Jelas ia tidak salah lihat.

Banyak sekali pertanyaan yang bercokol dalam kepalanya.

Sejak kapan Liv bisa menyetir? Sejak kapan Liv menyembunyikan fakta ini? Sejak kapan Welly mengizinkan istri dan Adiknya hanya pergi berdua sementara laki-laki itu tidak sedang berada di kantor?

Namun, lidahnya kelu. Bahkan ketika Lita keluar dari mobilnya, diikuti Liv yang memarkir kendaraan roda empat itu dengan tanpa menabrak apa pun, ia kesulitan untuk menemukan suaranya sendiri.

Refki memaksakan senyum saat Lita lebih dulu menyapa.

"Masuk, Mas. Mas Welly lagi main sama Raga."

"Aku cuma mau nganter bukunya Liv, Taa," jawab Refki, lantas menoleh pada Liv yang menghampirinya tergesa. Tidak membiarkan Liv mengatakan apa pun, Refki langsung menyodorkan buku kuliah Liv dan berkata, "Aku langsung balik, ya."

Lita sudah masuk lebih dulu dengan menjinjing dua tas plastik berisi makanan yang entah apa saat Liv menahan lengan Refki.

"Tadi aku nyetirnya dari gapura, kok. Nggak di jalan besar."

Refki berkedip sekali, lalu mengangguk. Kepalanya penuh dengan serentetan pertanyaan, tetapi ia hanya bisa mengatakan, "Glad to know that you're safe."

"Iya ... aku baik-baik aja, nggak nabrak apa-apa dari gapura ke sini. Kan deket...,"

Tidak ingin berdebat, maka yang Refki lakukan adalah mengangguk lagi.
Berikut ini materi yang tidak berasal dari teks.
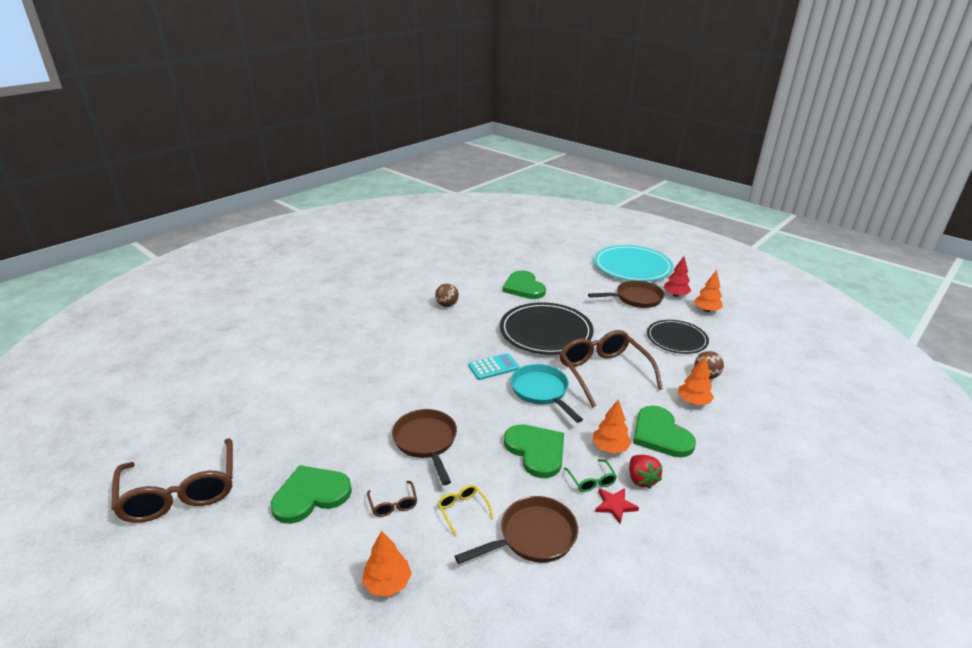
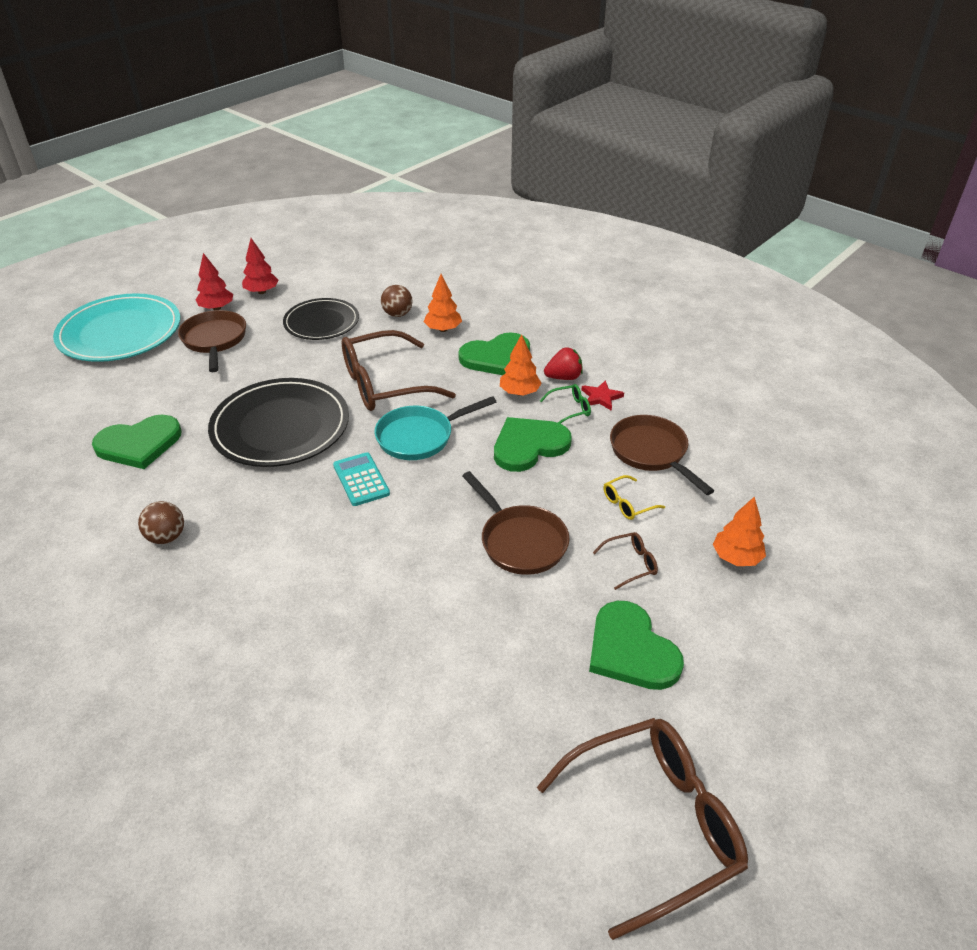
camera: 90 degrees left, 10 degrees up
brown pan [392,409,457,485] -> brown pan turned 105 degrees counterclockwise [462,471,569,575]
orange tree [694,270,723,312] -> red tree [242,238,279,294]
Tatapan Liv sudah hampir meluluhkannya, tetapi ketika mengingat bagaimana Liv mampu mengendalikan mobil Lita tanpa lecet, rasa kesalnya mencuat lagi. Ia pasti sudah melewatkan banyak hal. Dan menyadari itu, Refki merasa tidak berguna dan dianggap sebagai seseorang yang penting dalam hidup perempuan itu. Seharusnya ia tidak memaksakan apa pun pada Liv karena perempuan itu berhak atas hidupnya. Sepenuhnya. Namun, pada kenyatannya, Refki kesulitan mengenyahkan perasaan ini.

"Masuk, gih. Salam buat Welly. Aku langsung ke kantor."

***

Bayangan Refki yang memasang raut kesal, marah, dan kecewa—yang meski samar—membuat Liv tidak bisa tenang sejak tadi. Karena itu, ia akhirnya memutuskan pergi ke apartemen Refki dan menunggu laki-laki itu pulang dari kantor yang entah pukul berapa. Liv sudah mengirim pesan, tetapi sampai pukul sebelas malam, laki-laki itu tidak kunjung membalas. Maka ia memilih untuk tidak masuk ke apartemen Refki dan memilih menunggu di minimarket terdekat yang buka 24 jam.